| SUPPLIED RECORDS |
%%

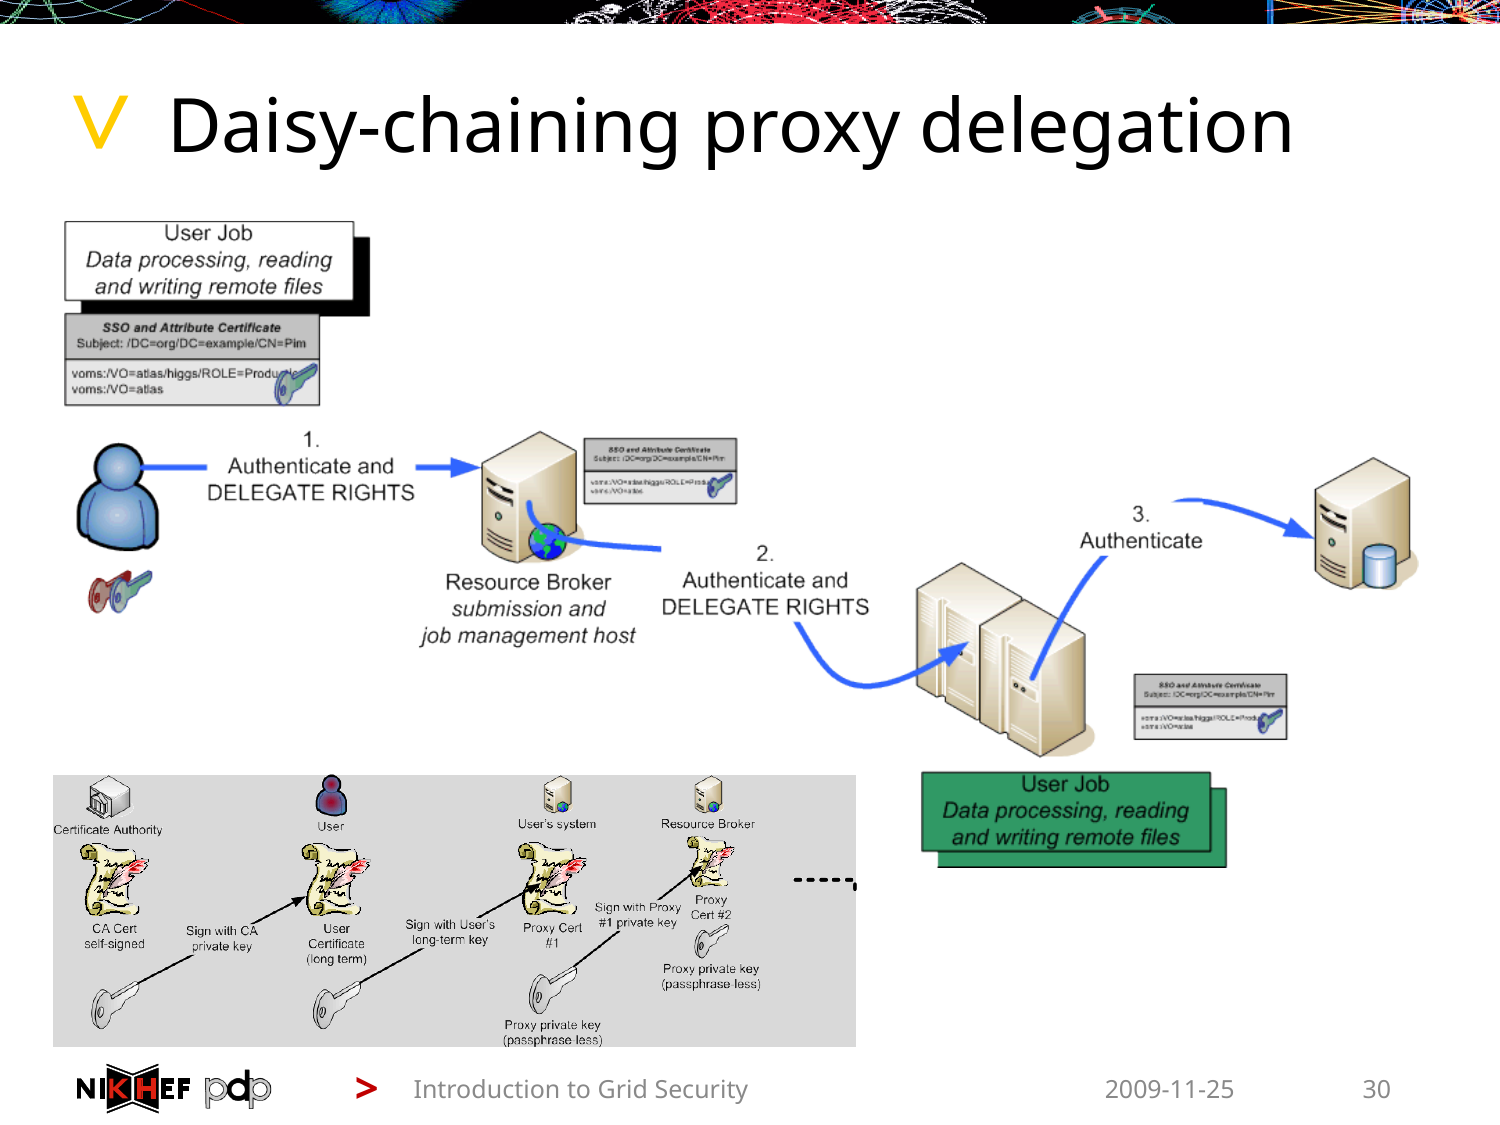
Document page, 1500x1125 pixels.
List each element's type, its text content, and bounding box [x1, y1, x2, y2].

title Daisy-chaining proxy delegation [152, 56, 1426, 188]
picture [53, 217, 1419, 1048]
text_box 2009-11-25 [1089, 1066, 1266, 1103]
text_box Introduction to Grid Security [398, 1066, 938, 1103]
text_box 32 [1347, 1066, 1426, 1102]
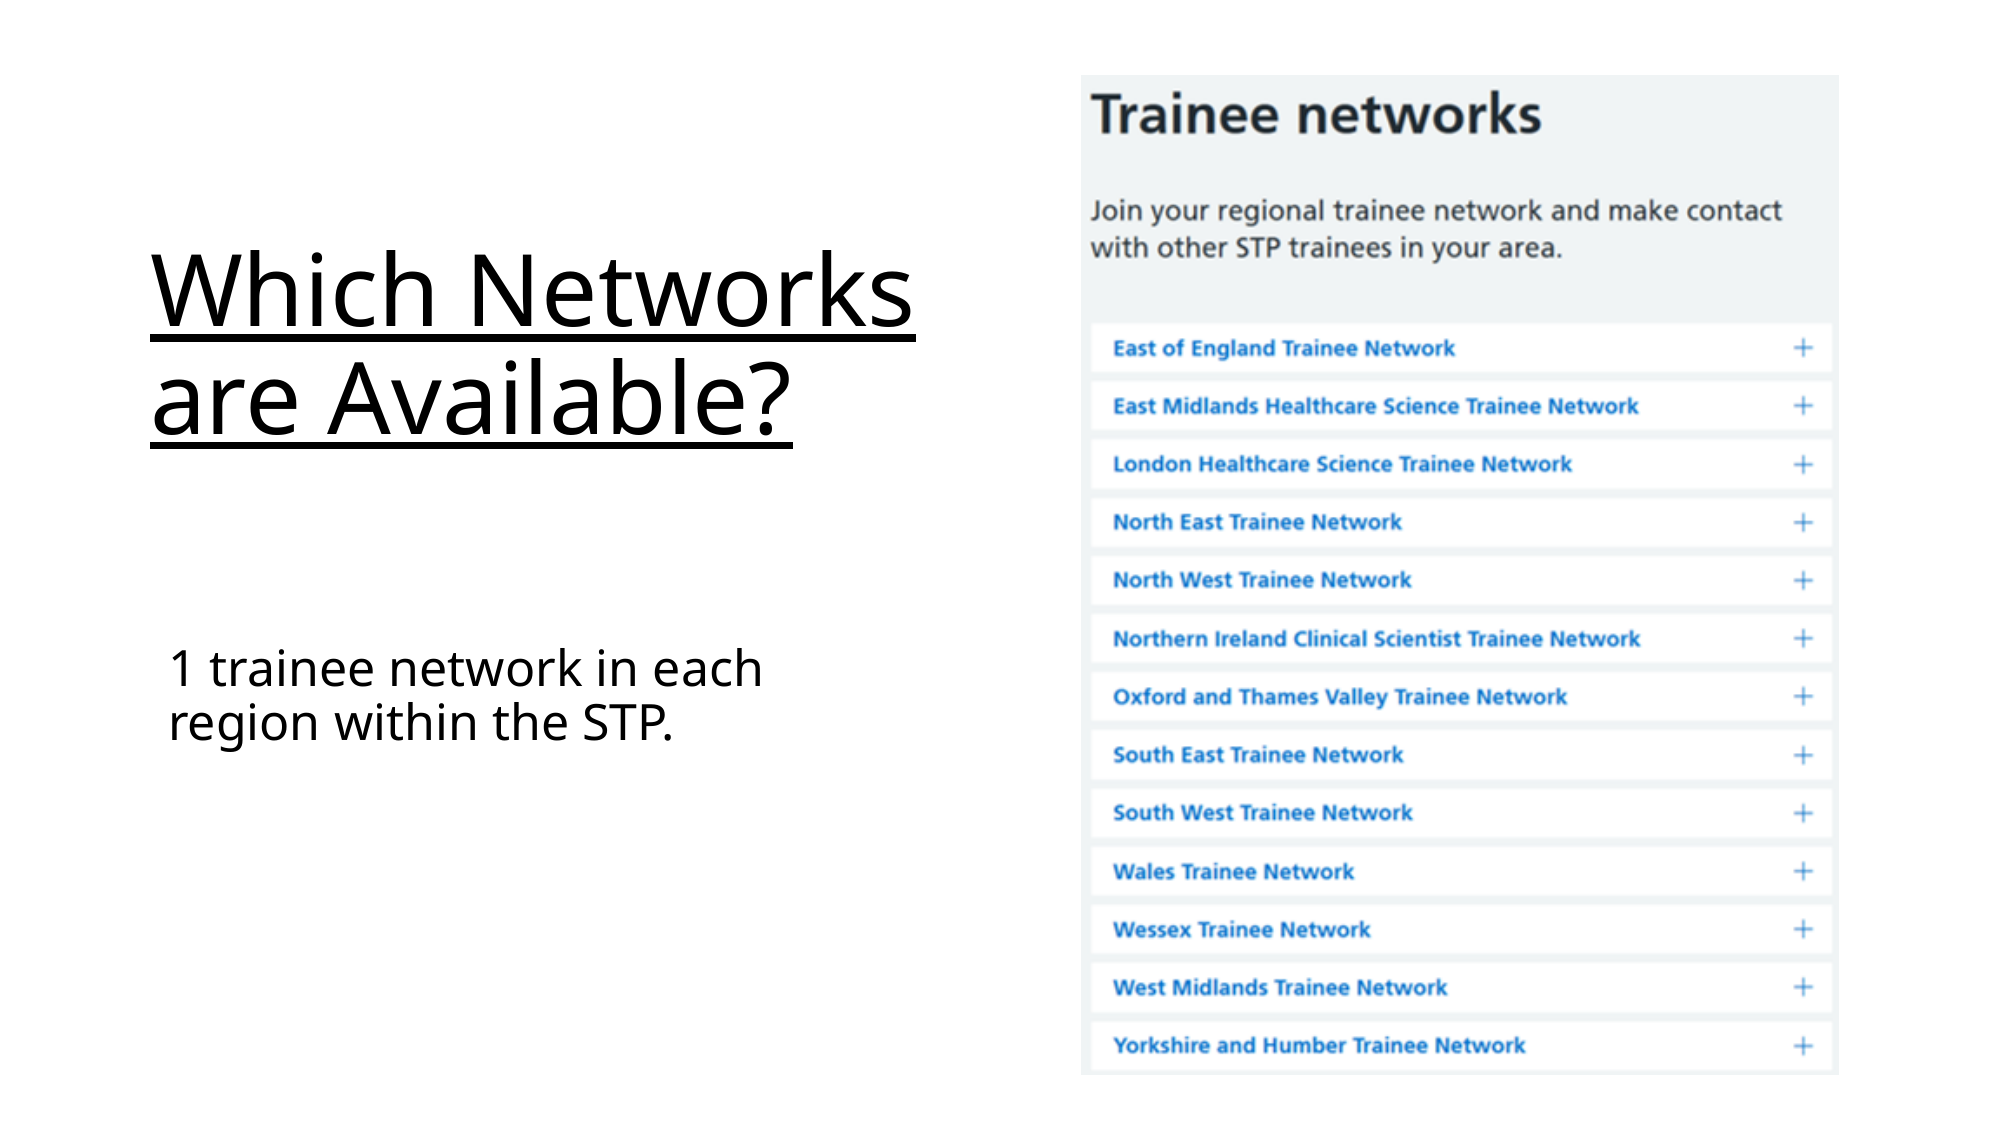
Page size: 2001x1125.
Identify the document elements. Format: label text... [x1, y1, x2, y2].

title Which Networks are Available? [135, 151, 983, 584]
text_box 1 trainee network in each region within the STP. [153, 635, 919, 865]
picture [1081, 76, 1839, 1075]
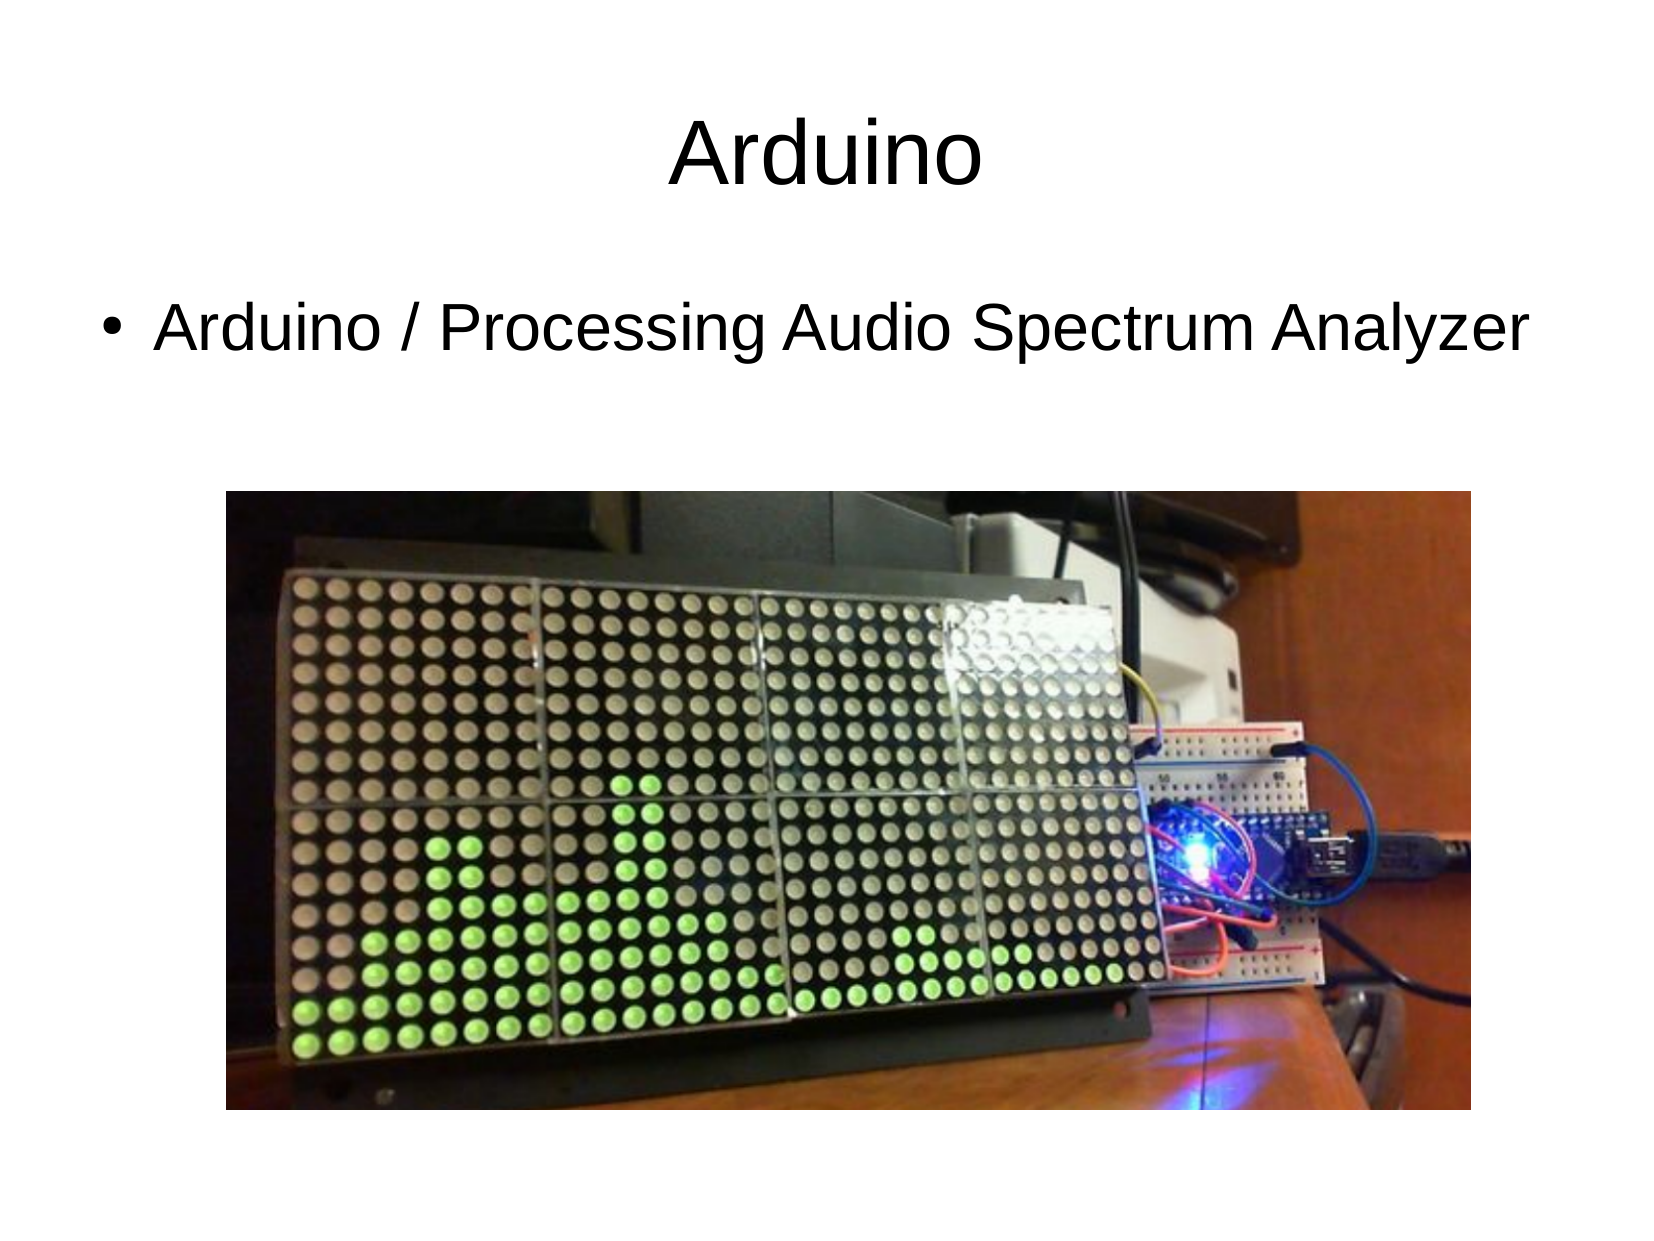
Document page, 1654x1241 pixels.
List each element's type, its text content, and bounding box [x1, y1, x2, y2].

%%

| TASK BRIEF |
Please rewrite the items above, replacing "bounding box" with "enclosing rectangle" and keeping everything else the same. Leave the pictures out of your answer.

| CORRECT RESPONSE |
Document page, 1500x1125 pixels.
List each element's type, its text content, and enclosing rectangle [x1, y1, x2, y2].

title Daisy-chaining proxy delegation [152, 56, 1426, 188]
picture [53, 217, 1419, 1048]
text_box 2009-11-25 [1089, 1066, 1266, 1103]
text_box Introduction to Grid Security [398, 1066, 938, 1103]
text_box 32 [1347, 1066, 1426, 1102]
Page size: 2001x1125.
Identify the document elements. Format: label text... [x1, y1, x2, y2].

title Which Networks are Available? [135, 151, 983, 584]
text_box 1 trainee network in each region within the STP. [153, 635, 919, 865]
picture [1081, 76, 1839, 1075]
Document page, 1654x1241 pixels.
List each element's type, its text content, and enclosing rectangle [x1, y1, x2, y2].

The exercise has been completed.